─── TEXT TO READ

BLO/Poly/Solvent advice

I decided to try a 1:1:1 mixture of BLO/MinWax Gloss Poly/Naphtha on my current project, a set of CD shelves. (made of Oak ply) I've got 3 coats on and I like what I see, but I have questions.
I read somewhere that you have to be careful not to leave any "wet" spots; if you do, they allegedly remain gummy forever.
I applied the mixture (with a t-shirt piece) and wiped it off after a few minutes. I didn't time it; probably 5-8 minutes. I found that a smattering of little wet dots (1/16" -1/8" in diameter) would reappear quickly, after which I would re-wipe. (I used common paper towels for the wiping, changing them often)
I repeated this quite a few times, but I don't think I ever ended up with no wet dots at all. I told myself these were the inner surfaces of a project that will be filled with CDs and let it go after maybe 5 wipings.
Come the next day, I couldn't see any gummy or shiny spots. I've repeated the same process for 3 coats total, leaving at least 48 hours in-between.
It seems (on cursory inspection) that I've succeeded in avoiding the wet-spot problems, but I wonder if I really needed to work that hard at it. How long should I wait before wiping? How fastidious do I need to be?

──────
─── EXCERPTED DATA

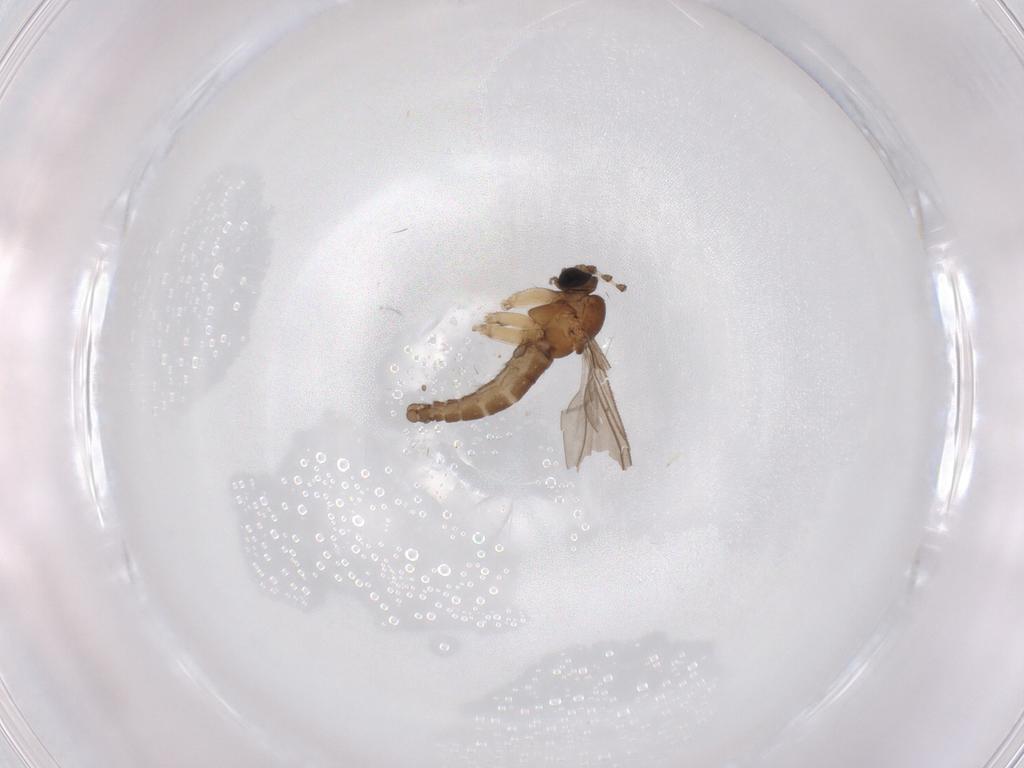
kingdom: Animalia
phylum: Arthropoda
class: Insecta
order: Diptera
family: Sciaridae
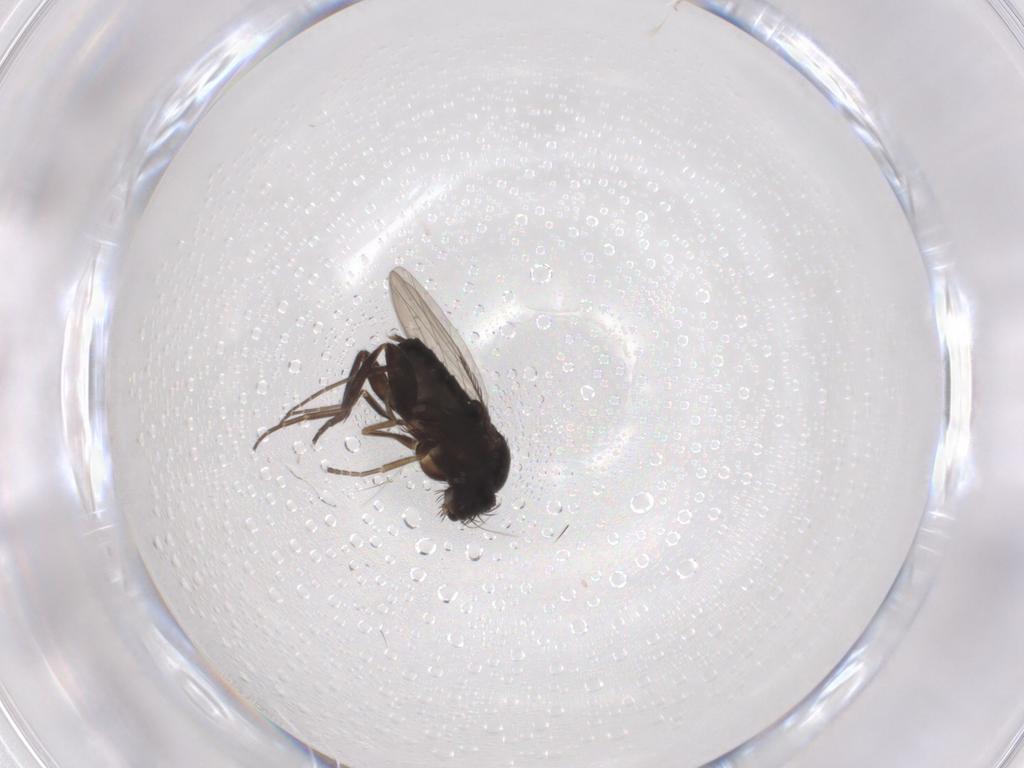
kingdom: Animalia
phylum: Arthropoda
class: Insecta
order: Diptera
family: Phoridae
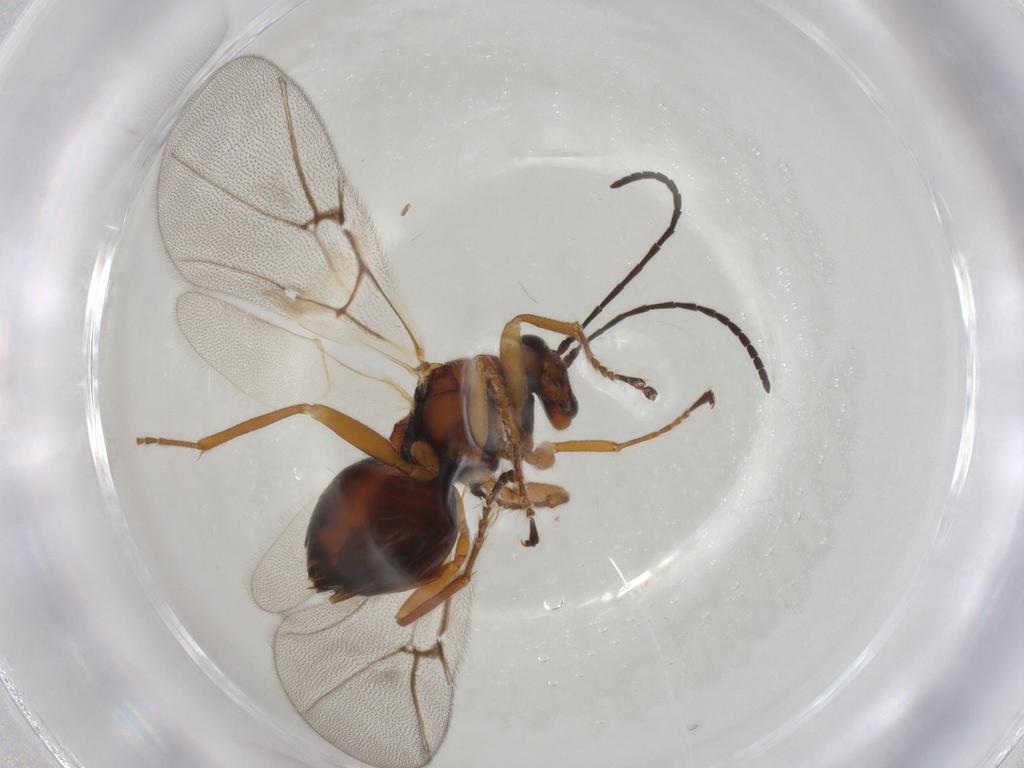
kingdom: Animalia
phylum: Arthropoda
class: Insecta
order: Hymenoptera
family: Cynipidae
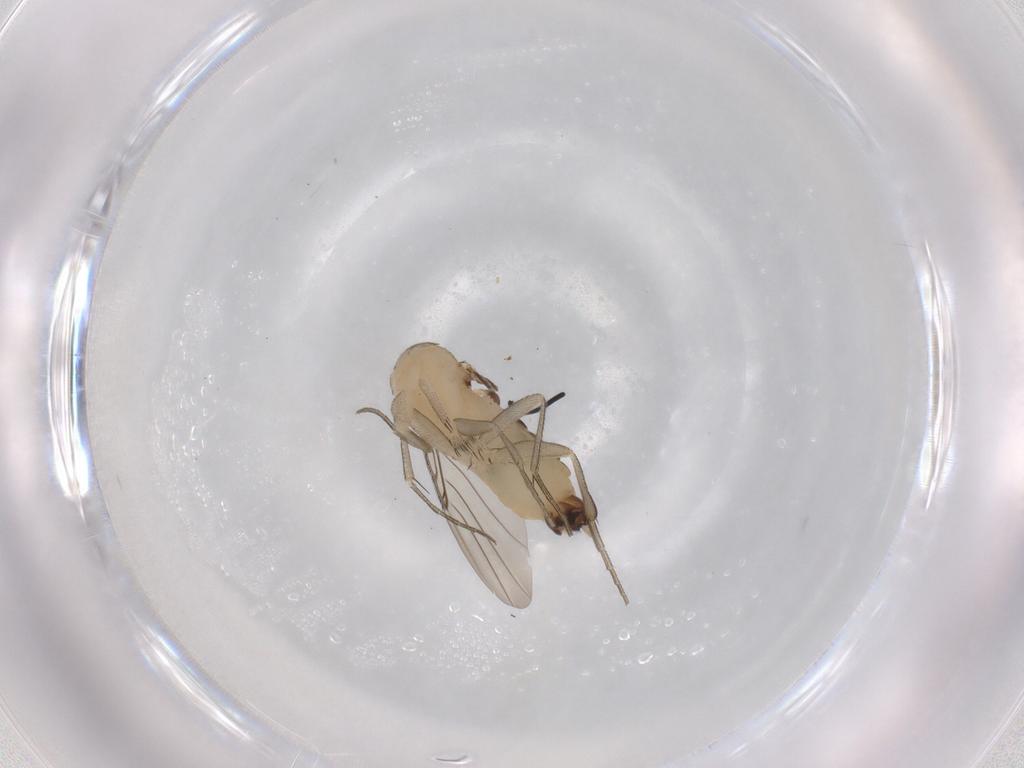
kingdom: Animalia
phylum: Arthropoda
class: Insecta
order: Diptera
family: Phoridae
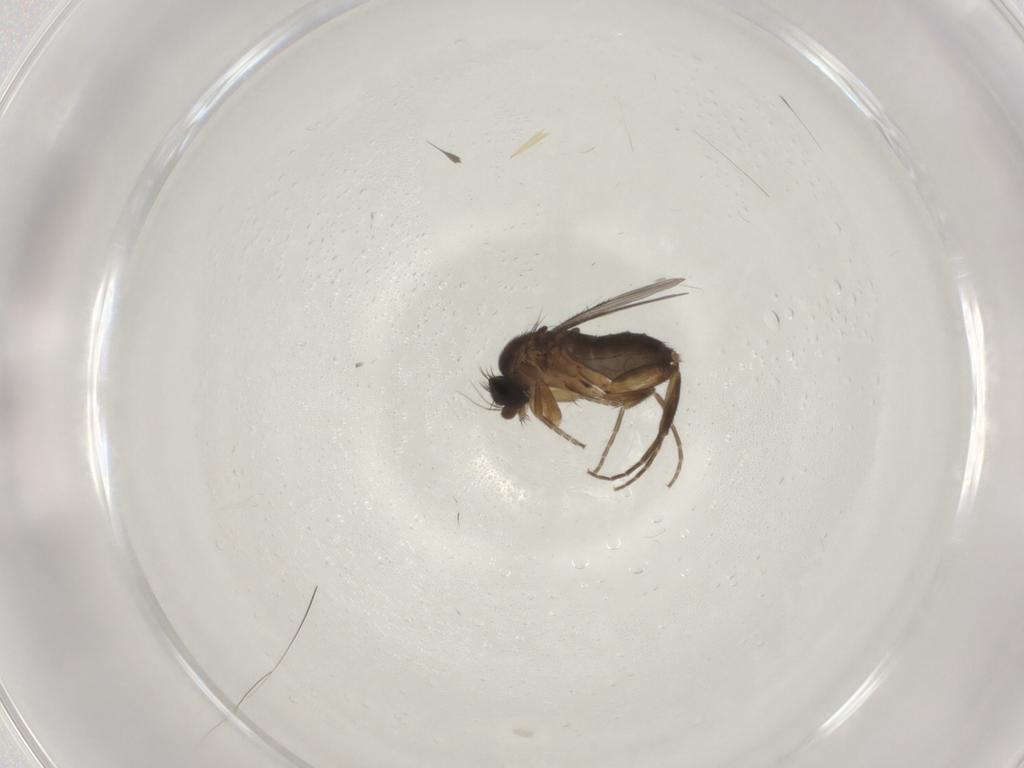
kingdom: Animalia
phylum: Arthropoda
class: Insecta
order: Diptera
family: Phoridae
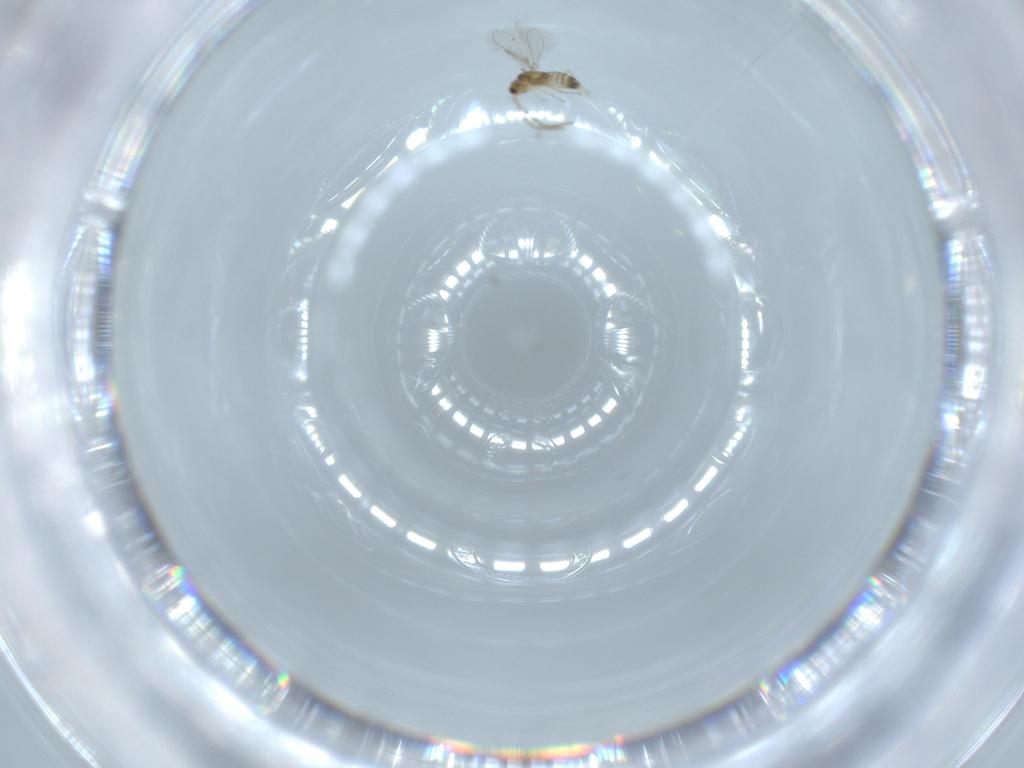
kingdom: Animalia
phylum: Arthropoda
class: Insecta
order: Hymenoptera
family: Mymaridae
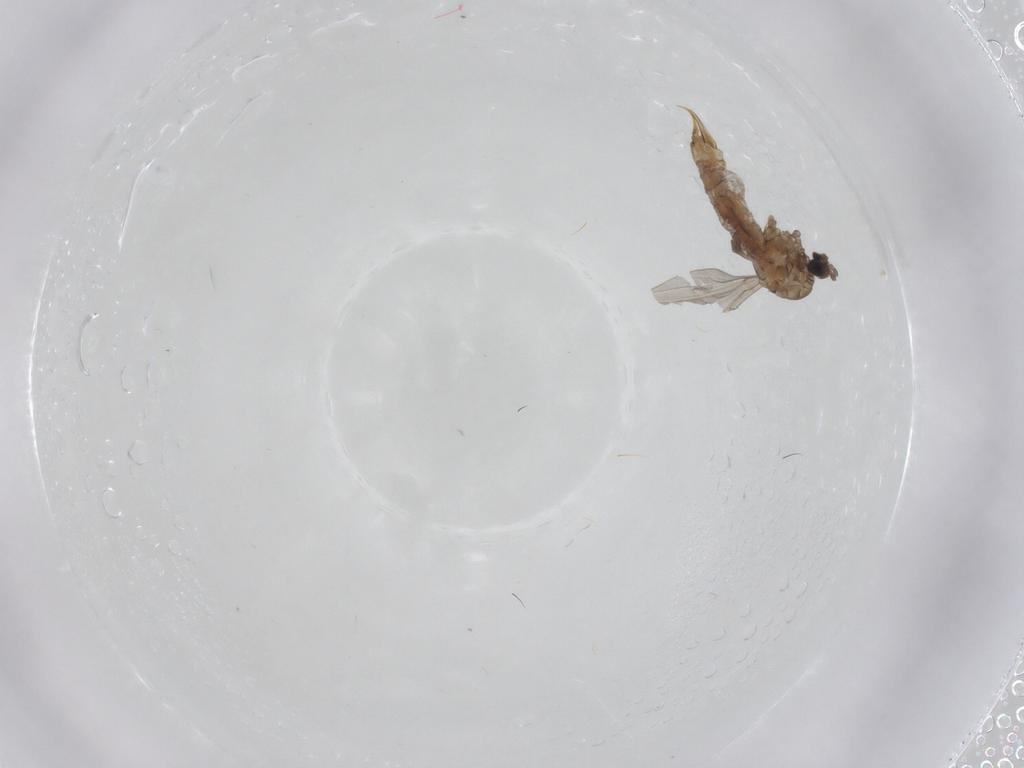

──────

**OBJECTIVE A**. Using the finishing post, say whether each statement agrees with it, quoting the words that decide: (i) The CD shelves are made of oak plywood. (ii) The mixture was applied with paper towels. (iii) At least 48 hours passed between coats.
**OBJECTIVE B**. Revise the finishing post from "I read somewhere" to "maybe 5 wipings.", putting "cotton rag" in place of "t-shirt piece".
Draw only on the finishing post.

**SOLUTION A**.
(i) Yes: "(made of Oak ply)"
(ii) No: "I applied the mixture (with a t-shirt piece)"
(iii) Yes: "leaving at least 48 hours in-between"

**SOLUTION B**.
I read somewhere that you have to be careful not to leave any "wet" spots; if you do, they allegedly remain gummy forever.
I applied the mixture (with a cotton rag) and wiped it off after a few minutes. I didn't time it; probably 5-8 minutes. I found that a smattering of little wet dots (1/16" -1/8" in diameter) would reappear quickly, after which I would re-wipe. (I used common paper towels for the wiping, changing them often)
I repeated this quite a few times, but I don't think I ever ended up with no wet dots at all. I told myself these were the inner surfaces of a project that will be filled with CDs and let it go after maybe 5 wipings.